Problem statement: Only an exact repetition of the lines from the one that holds "mug: none [45,1133,224,1325]" to the end of the records is wanted.
════════════════
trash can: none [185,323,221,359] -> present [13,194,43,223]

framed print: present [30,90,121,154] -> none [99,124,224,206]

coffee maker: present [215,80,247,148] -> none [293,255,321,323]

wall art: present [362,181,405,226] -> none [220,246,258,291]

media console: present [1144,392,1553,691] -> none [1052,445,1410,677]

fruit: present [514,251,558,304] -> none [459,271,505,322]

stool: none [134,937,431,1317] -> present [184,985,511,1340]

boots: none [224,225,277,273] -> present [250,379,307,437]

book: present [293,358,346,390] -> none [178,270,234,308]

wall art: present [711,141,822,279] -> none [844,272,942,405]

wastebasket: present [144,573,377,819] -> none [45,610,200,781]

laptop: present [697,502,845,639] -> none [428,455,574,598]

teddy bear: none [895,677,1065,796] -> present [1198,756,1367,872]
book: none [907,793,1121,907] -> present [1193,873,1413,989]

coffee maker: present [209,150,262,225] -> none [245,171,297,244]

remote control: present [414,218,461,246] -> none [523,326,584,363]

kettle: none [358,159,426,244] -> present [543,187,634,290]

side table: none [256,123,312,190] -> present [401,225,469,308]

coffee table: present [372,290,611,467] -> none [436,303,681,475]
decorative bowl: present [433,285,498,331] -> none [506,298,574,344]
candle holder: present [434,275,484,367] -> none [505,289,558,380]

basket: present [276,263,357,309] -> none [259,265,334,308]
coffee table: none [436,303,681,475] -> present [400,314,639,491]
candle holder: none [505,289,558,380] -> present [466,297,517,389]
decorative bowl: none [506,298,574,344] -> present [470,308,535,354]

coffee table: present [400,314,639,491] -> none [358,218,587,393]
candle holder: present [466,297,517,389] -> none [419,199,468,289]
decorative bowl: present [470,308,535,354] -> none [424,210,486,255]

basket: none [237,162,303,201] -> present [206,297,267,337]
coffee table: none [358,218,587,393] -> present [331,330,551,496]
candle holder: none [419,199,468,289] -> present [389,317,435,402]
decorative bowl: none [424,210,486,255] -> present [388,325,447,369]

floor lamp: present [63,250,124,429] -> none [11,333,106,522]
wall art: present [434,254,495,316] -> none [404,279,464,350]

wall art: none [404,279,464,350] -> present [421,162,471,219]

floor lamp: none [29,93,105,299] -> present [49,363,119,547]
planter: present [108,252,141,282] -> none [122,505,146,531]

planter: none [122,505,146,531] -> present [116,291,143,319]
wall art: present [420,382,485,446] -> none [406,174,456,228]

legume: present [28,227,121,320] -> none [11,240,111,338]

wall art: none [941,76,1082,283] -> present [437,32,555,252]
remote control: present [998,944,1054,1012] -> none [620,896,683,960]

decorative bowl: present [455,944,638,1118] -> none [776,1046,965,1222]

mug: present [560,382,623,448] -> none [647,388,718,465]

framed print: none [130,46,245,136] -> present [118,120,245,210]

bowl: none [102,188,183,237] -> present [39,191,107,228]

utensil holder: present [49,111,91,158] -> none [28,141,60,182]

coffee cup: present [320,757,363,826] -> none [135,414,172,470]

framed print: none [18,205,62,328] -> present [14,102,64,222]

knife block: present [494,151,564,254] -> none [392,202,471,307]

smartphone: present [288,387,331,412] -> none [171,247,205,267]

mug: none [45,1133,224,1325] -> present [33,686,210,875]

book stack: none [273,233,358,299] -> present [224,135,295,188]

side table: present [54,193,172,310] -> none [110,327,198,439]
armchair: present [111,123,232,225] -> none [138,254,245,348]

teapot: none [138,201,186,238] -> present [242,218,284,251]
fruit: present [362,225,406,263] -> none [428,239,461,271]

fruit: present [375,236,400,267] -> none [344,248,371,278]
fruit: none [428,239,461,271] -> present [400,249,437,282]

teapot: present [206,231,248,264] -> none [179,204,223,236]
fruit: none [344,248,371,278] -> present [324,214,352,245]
════════════════
Solution for this exercise:
mug: none [45,1133,224,1325] -> present [33,686,210,875]

book stack: none [273,233,358,299] -> present [224,135,295,188]

side table: present [54,193,172,310] -> none [110,327,198,439]
armchair: present [111,123,232,225] -> none [138,254,245,348]

teapot: none [138,201,186,238] -> present [242,218,284,251]
fruit: present [362,225,406,263] -> none [428,239,461,271]

fruit: present [375,236,400,267] -> none [344,248,371,278]
fruit: none [428,239,461,271] -> present [400,249,437,282]

teapot: present [206,231,248,264] -> none [179,204,223,236]
fruit: none [344,248,371,278] -> present [324,214,352,245]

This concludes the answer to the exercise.